[Records from a data collection]

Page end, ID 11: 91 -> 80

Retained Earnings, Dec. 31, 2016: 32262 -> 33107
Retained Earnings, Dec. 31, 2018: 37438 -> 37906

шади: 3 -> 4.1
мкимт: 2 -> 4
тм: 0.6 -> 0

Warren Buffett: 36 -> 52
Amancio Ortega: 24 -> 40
---
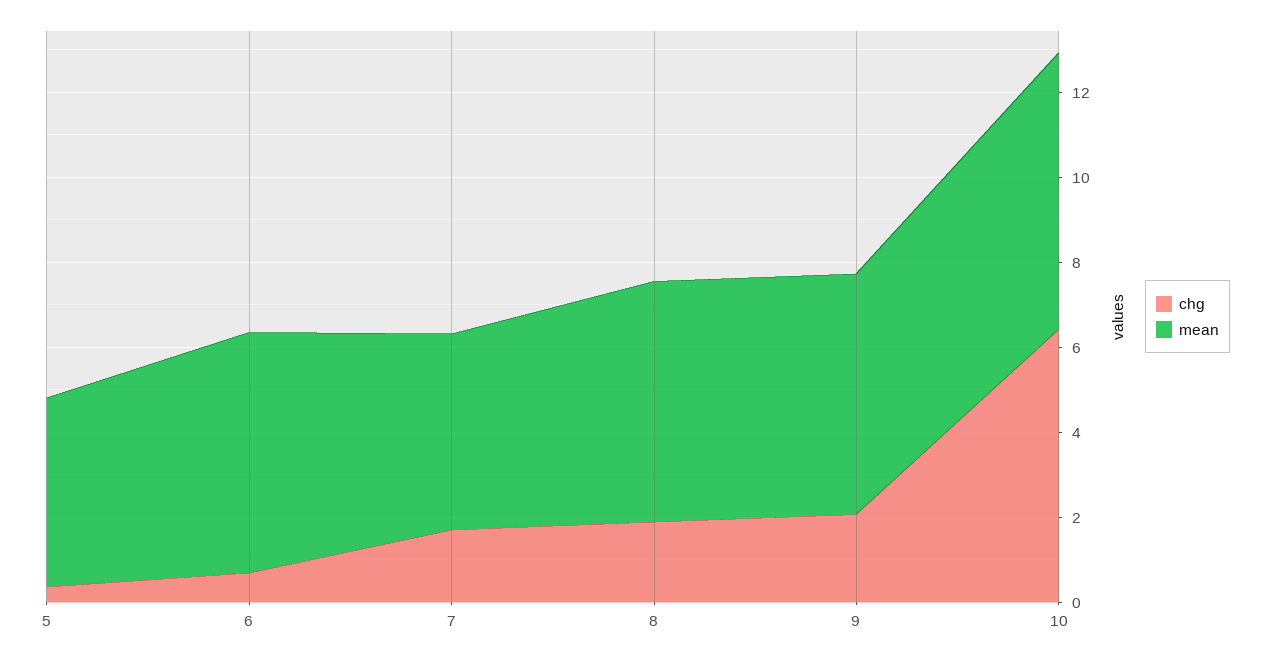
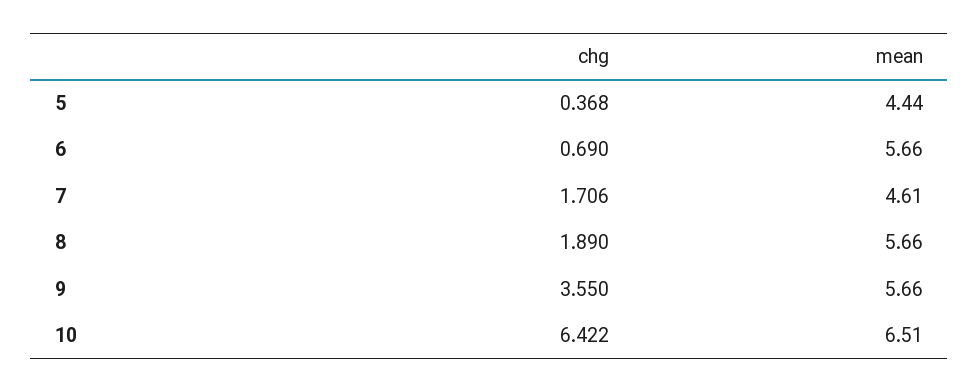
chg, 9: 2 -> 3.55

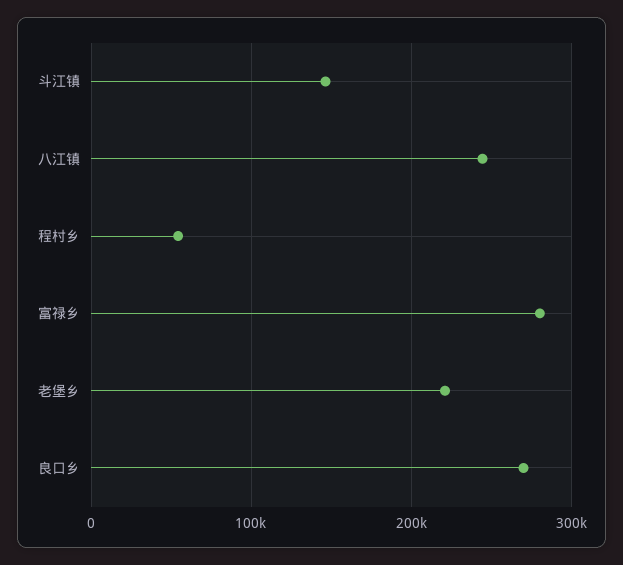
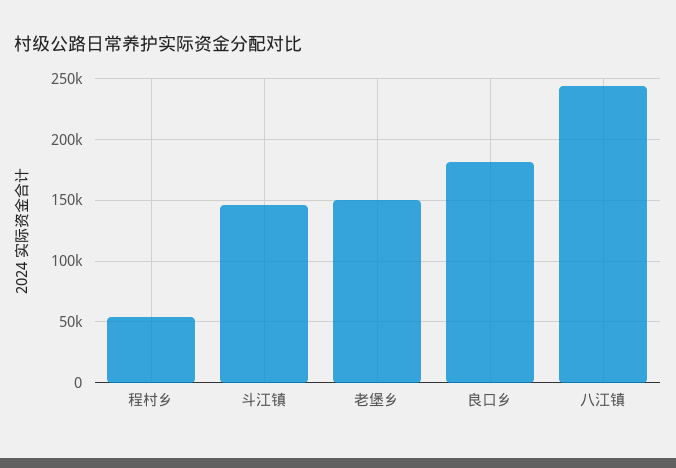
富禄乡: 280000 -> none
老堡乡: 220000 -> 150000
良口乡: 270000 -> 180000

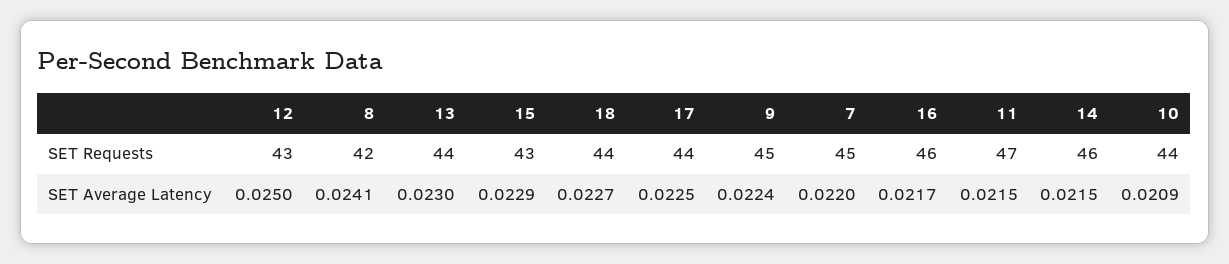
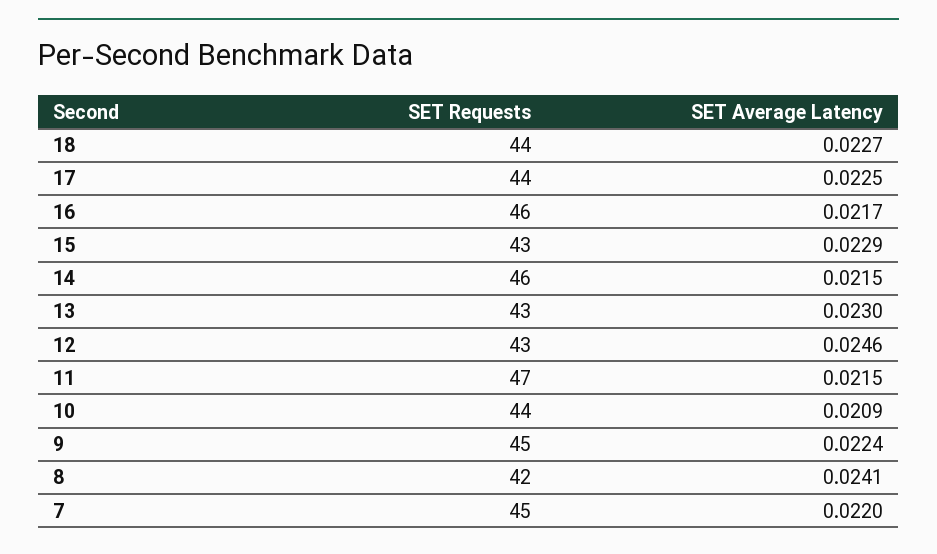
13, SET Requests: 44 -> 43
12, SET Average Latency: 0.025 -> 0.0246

TASK DESCRIPTION
Your output should be the lines above from the one that contains "富禄乡: 280000 -> none" through the one that contains "12, SET Average Latency: 0.025 -> 0.0246", word for word, with pictures left out.

YOUR SOLUTION
富禄乡: 280000 -> none
老堡乡: 220000 -> 150000
良口乡: 270000 -> 180000

13, SET Requests: 44 -> 43
12, SET Average Latency: 0.025 -> 0.0246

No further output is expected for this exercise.